**TASK**
Copy out every one of the lines below character for character, keeping them in their original order.

(Beginning of RAW DATA)

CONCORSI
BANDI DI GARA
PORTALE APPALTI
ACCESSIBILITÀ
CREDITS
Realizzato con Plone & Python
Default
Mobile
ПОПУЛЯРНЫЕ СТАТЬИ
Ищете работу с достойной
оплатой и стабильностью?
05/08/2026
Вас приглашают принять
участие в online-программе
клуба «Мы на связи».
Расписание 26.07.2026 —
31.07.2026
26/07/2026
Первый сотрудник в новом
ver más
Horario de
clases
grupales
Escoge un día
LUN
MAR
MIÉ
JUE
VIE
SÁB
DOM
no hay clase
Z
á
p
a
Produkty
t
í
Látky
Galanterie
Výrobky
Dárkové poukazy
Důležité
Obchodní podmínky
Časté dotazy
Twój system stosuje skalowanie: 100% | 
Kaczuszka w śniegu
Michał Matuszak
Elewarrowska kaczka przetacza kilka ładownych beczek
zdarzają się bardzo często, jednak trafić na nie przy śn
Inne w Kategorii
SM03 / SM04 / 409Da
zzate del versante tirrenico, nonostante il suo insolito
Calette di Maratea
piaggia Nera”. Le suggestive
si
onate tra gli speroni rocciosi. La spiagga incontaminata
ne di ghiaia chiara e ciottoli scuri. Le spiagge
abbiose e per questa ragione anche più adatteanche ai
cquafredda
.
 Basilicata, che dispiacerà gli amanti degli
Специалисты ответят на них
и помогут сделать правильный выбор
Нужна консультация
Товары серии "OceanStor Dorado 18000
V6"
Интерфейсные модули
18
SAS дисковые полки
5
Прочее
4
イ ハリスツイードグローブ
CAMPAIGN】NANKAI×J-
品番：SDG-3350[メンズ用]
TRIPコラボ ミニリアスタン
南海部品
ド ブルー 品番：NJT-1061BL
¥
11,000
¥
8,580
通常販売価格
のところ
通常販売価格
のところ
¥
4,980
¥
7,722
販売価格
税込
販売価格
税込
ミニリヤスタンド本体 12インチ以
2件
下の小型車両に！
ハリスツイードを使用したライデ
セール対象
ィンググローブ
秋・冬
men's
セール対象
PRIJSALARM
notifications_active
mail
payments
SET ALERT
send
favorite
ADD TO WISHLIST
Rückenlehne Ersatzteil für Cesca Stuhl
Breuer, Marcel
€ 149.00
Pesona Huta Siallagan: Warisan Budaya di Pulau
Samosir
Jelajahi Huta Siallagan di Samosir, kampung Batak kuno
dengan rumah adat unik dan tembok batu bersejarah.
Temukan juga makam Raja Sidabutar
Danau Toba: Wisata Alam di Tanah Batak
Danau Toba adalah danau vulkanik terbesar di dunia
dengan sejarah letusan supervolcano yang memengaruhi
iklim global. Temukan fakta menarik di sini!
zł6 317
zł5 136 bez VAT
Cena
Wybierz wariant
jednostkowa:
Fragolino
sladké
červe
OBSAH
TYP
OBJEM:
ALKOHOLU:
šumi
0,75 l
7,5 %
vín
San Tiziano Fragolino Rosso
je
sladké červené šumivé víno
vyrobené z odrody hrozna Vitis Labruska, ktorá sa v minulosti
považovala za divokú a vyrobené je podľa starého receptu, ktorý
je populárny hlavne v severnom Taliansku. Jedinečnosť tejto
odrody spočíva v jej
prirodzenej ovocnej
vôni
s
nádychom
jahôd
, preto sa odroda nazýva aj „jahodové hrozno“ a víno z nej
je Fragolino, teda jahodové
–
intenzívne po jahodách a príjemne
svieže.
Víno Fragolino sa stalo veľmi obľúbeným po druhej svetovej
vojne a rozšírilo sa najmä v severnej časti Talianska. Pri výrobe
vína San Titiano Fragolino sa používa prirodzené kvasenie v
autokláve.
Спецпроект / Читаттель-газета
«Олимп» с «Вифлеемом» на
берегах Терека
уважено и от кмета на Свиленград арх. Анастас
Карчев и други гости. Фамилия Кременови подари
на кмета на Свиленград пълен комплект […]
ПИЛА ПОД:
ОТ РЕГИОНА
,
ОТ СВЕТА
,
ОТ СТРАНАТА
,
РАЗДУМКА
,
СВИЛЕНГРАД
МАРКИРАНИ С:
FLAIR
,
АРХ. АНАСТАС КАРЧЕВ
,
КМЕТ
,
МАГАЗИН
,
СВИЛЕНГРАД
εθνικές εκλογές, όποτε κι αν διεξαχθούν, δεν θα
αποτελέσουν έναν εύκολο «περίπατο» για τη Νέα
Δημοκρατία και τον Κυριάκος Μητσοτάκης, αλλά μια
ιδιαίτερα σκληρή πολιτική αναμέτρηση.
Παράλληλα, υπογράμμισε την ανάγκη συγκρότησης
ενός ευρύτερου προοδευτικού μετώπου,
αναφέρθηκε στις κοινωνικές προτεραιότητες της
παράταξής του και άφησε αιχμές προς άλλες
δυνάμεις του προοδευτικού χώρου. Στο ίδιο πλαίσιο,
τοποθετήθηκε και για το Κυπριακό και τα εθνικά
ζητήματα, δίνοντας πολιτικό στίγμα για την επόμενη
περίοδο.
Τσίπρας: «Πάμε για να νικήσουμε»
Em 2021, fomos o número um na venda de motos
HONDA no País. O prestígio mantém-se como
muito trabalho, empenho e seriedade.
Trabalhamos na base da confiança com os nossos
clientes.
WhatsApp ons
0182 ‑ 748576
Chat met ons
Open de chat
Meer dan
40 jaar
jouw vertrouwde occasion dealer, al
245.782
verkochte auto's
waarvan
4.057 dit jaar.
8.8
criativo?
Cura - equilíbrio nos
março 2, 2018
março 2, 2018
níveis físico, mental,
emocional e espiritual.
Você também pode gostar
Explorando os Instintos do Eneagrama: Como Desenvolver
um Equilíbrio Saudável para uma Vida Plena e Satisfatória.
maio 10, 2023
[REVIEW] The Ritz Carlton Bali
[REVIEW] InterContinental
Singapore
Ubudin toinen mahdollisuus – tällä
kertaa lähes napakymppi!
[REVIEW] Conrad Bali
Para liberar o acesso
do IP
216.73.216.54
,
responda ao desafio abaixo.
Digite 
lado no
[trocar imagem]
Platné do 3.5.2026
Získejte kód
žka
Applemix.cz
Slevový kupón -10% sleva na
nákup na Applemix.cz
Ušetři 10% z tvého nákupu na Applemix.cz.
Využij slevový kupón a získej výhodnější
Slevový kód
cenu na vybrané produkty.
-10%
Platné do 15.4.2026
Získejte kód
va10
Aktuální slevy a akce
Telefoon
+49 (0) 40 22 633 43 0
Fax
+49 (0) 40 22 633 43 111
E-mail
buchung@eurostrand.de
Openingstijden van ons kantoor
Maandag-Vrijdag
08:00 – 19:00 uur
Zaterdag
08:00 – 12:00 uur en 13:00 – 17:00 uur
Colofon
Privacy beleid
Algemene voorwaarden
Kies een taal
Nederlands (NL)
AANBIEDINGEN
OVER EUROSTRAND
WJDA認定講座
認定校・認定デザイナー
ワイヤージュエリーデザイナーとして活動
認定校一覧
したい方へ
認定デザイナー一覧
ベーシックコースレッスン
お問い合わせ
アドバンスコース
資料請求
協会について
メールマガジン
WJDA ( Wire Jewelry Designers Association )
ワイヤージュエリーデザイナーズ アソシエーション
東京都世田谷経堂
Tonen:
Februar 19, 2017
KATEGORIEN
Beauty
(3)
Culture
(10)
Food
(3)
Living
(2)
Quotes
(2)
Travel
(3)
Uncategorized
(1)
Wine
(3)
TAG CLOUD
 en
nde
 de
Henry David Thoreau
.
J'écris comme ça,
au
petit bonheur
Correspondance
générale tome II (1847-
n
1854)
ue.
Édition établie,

(End of RAW DATA)

**THE ANSWER**
CONCORSI
BANDI DI GARA
PORTALE APPALTI
ACCESSIBILITÀ
CREDITS
Realizzato con Plone & Python
Default
Mobile
ПОПУЛЯРНЫЕ СТАТЬИ
Ищете работу с достойной
оплатой и стабильностью?
05/08/2026
Вас приглашают принять
участие в online-программе
клуба «Мы на связи».
Расписание 26.07.2026 —
31.07.2026
26/07/2026
Первый сотрудник в новом
ver más
Horario de
clases
grupales
Escoge un día
LUN
MAR
MIÉ
JUE
VIE
SÁB
DOM
no hay clase
Z
á
p
a
Produkty
t
í
Látky
Galanterie
Výrobky
Dárkové poukazy
Důležité
Obchodní podmínky
Časté dotazy
Twój system stosuje skalowanie: 100% | 
Kaczuszka w śniegu
Michał Matuszak
Elewarrowska kaczka przetacza kilka ładownych beczek
zdarzają się bardzo często, jednak trafić na nie przy śn
Inne w Kategorii
SM03 / SM04 / 409Da
zzate del versante tirrenico, nonostante il suo insolito
Calette di Maratea
piaggia Nera”. Le suggestive
si
onate tra gli speroni rocciosi. La spiagga incontaminata
ne di ghiaia chiara e ciottoli scuri. Le spiagge
abbiose e per questa ragione anche più adatteanche ai
cquafredda
.
 Basilicata, che dispiacerà gli amanti degli
Специалисты ответят на них
и помогут сделать правильный выбор
Нужна консультация
Товары серии "OceanStor Dorado 18000
V6"
Интерфейсные модули
18
SAS дисковые полки
5
Прочее
4
イ ハリスツイードグローブ
CAMPAIGN】NANKAI×J-
品番：SDG-3350[メンズ用]
TRIPコラボ ミニリアスタン
南海部品
ド ブルー 品番：NJT-1061BL
¥
11,000
¥
8,580
通常販売価格
のところ
通常販売価格
のところ
¥
4,980
¥
7,722
販売価格
税込
販売価格
税込
ミニリヤスタンド本体 12インチ以
2件
下の小型車両に！
ハリスツイードを使用したライデ
セール対象
ィンググローブ
秋・冬
men's
セール対象
PRIJSALARM
notifications_active
mail
payments
SET ALERT
send
favorite
ADD TO WISHLIST
Rückenlehne Ersatzteil für Cesca Stuhl
Breuer, Marcel
€ 149.00
Pesona Huta Siallagan: Warisan Budaya di Pulau
Samosir
Jelajahi Huta Siallagan di Samosir, kampung Batak kuno
dengan rumah adat unik dan tembok batu bersejarah.
Temukan juga makam Raja Sidabutar
Danau Toba: Wisata Alam di Tanah Batak
Danau Toba adalah danau vulkanik terbesar di dunia
dengan sejarah letusan supervolcano yang memengaruhi
iklim global. Temukan fakta menarik di sini!
zł6 317
zł5 136 bez VAT
Cena
Wybierz wariant
jednostkowa:
Fragolino
sladké
červe
OBSAH
TYP
OBJEM:
ALKOHOLU:
šumi
0,75 l
7,5 %
vín
San Tiziano Fragolino Rosso
je
sladké červené šumivé víno
vyrobené z odrody hrozna Vitis Labruska, ktorá sa v minulosti
považovala za divokú a vyrobené je podľa starého receptu, ktorý
je populárny hlavne v severnom Taliansku. Jedinečnosť tejto
odrody spočíva v jej
prirodzenej ovocnej
vôni
s
nádychom
jahôd
, preto sa odroda nazýva aj „jahodové hrozno“ a víno z nej
je Fragolino, teda jahodové
–
intenzívne po jahodách a príjemne
svieže.
Víno Fragolino sa stalo veľmi obľúbeným po druhej svetovej
vojne a rozšírilo sa najmä v severnej časti Talianska. Pri výrobe
vína San Titiano Fragolino sa používa prirodzené kvasenie v
autokláve.
Спецпроект / Читаттель-газета
«Олимп» с «Вифлеемом» на
берегах Терека
уважено и от кмета на Свиленград арх. Анастас
Карчев и други гости. Фамилия Кременови подари
на кмета на Свиленград пълен комплект […]
ПИЛА ПОД:
ОТ РЕГИОНА
,
ОТ СВЕТА
,
ОТ СТРАНАТА
,
РАЗДУМКА
,
СВИЛЕНГРАД
МАРКИРАНИ С:
FLAIR
,
АРХ. АНАСТАС КАРЧЕВ
,
КМЕТ
,
МАГАЗИН
,
СВИЛЕНГРАД
εθνικές εκλογές, όποτε κι αν διεξαχθούν, δεν θα
αποτελέσουν έναν εύκολο «περίπατο» για τη Νέα
Δημοκρατία και τον Κυριάκος Μητσοτάκης, αλλά μια
ιδιαίτερα σκληρή πολιτική αναμέτρηση.
Παράλληλα, υπογράμμισε την ανάγκη συγκρότησης
ενός ευρύτερου προοδευτικού μετώπου,
αναφέρθηκε στις κοινωνικές προτεραιότητες της
παράταξής του και άφησε αιχμές προς άλλες
δυνάμεις του προοδευτικού χώρου. Στο ίδιο πλαίσιο,
τοποθετήθηκε και για το Κυπριακό και τα εθνικά
ζητήματα, δίνοντας πολιτικό στίγμα για την επόμενη
περίοδο.
Τσίπρας: «Πάμε για να νικήσουμε»
Em 2021, fomos o número um na venda de motos
HONDA no País. O prestígio mantém-se como
muito trabalho, empenho e seriedade.
Trabalhamos na base da confiança com os nossos
clientes.
WhatsApp ons
0182 ‑ 748576
Chat met ons
Open de chat
Meer dan
40 jaar
jouw vertrouwde occasion dealer, al
245.782
verkochte auto's
waarvan
4.057 dit jaar.
8.8
criativo?
Cura - equilíbrio nos
março 2, 2018
março 2, 2018
níveis físico, mental,
emocional e espiritual.
Você também pode gostar
Explorando os Instintos do Eneagrama: Como Desenvolver
um Equilíbrio Saudável para uma Vida Plena e Satisfatória.
maio 10, 2023
[REVIEW] The Ritz Carlton Bali
[REVIEW] InterContinental
Singapore
Ubudin toinen mahdollisuus – tällä
kertaa lähes napakymppi!
[REVIEW] Conrad Bali
Para liberar o acesso
do IP
216.73.216.54
,
responda ao desafio abaixo.
Digite 
lado no
[trocar imagem]
Platné do 3.5.2026
Získejte kód
žka
Applemix.cz
Slevový kupón -10% sleva na
nákup na Applemix.cz
Ušetři 10% z tvého nákupu na Applemix.cz.
Využij slevový kupón a získej výhodnější
Slevový kód
cenu na vybrané produkty.
-10%
Platné do 15.4.2026
Získejte kód
va10
Aktuální slevy a akce
Telefoon
+49 (0) 40 22 633 43 0
Fax
+49 (0) 40 22 633 43 111
E-mail
buchung@eurostrand.de
Openingstijden van ons kantoor
Maandag-Vrijdag
08:00 – 19:00 uur
Zaterdag
08:00 – 12:00 uur en 13:00 – 17:00 uur
Colofon
Privacy beleid
Algemene voorwaarden
Kies een taal
Nederlands (NL)
AANBIEDINGEN
OVER EUROSTRAND
WJDA認定講座
認定校・認定デザイナー
ワイヤージュエリーデザイナーとして活動
認定校一覧
したい方へ
認定デザイナー一覧
ベーシックコースレッスン
お問い合わせ
アドバンスコース
資料請求
協会について
メールマガジン
WJDA ( Wire Jewelry Designers Association )
ワイヤージュエリーデザイナーズ アソシエーション
東京都世田谷経堂
Tonen:
Februar 19, 2017
KATEGORIEN
Beauty
(3)
Culture
(10)
Food
(3)
Living
(2)
Quotes
(2)
Travel
(3)
Uncategorized
(1)
Wine
(3)
TAG CLOUD
 en
nde
 de
Henry David Thoreau
.
J'écris comme ça,
au
petit bonheur
Correspondance
générale tome II (1847-
n
1854)
ue.
Édition établie,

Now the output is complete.